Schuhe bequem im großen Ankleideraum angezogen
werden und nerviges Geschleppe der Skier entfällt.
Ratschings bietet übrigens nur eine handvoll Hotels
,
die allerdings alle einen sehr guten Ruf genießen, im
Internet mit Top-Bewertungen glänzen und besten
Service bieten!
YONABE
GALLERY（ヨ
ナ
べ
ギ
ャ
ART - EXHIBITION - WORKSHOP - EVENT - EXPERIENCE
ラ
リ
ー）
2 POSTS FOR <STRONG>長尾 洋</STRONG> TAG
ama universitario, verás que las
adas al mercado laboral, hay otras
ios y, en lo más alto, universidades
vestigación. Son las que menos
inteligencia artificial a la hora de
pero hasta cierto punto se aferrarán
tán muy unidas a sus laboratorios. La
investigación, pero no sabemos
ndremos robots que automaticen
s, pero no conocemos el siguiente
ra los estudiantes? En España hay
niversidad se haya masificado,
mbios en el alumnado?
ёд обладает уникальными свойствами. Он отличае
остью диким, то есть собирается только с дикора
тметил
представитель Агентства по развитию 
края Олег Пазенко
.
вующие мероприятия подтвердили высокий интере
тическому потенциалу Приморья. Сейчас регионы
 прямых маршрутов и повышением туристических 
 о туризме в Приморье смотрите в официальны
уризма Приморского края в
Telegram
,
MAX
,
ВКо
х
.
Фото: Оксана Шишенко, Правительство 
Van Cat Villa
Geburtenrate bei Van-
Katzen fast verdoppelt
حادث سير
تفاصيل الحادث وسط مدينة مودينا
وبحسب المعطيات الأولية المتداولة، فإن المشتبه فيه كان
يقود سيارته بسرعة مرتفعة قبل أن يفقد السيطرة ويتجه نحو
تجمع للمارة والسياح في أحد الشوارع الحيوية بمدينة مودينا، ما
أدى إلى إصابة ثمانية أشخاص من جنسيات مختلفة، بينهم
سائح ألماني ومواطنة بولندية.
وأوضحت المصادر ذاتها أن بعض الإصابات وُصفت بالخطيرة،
+ + + +
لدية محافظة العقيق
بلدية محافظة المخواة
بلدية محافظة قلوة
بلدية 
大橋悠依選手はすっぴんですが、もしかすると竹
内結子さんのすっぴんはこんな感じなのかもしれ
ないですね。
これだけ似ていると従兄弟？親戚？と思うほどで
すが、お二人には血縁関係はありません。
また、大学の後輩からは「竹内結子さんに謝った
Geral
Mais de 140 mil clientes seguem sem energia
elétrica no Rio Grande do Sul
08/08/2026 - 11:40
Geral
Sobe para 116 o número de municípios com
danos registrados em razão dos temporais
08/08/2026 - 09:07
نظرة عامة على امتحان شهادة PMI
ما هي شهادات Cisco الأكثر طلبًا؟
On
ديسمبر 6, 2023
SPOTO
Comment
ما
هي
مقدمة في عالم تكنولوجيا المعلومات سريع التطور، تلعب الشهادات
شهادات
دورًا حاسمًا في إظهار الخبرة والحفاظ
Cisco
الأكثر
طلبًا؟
+ + + +
(WORK INSTRUCTIONS)
Filter the listing above so that only lines holding the word "بلدية" remain, and report those lines.

(REPLY TO THE EXERCISE)
بلدية محافظة المخواة
بلدية محافظة قلوة
بلدية 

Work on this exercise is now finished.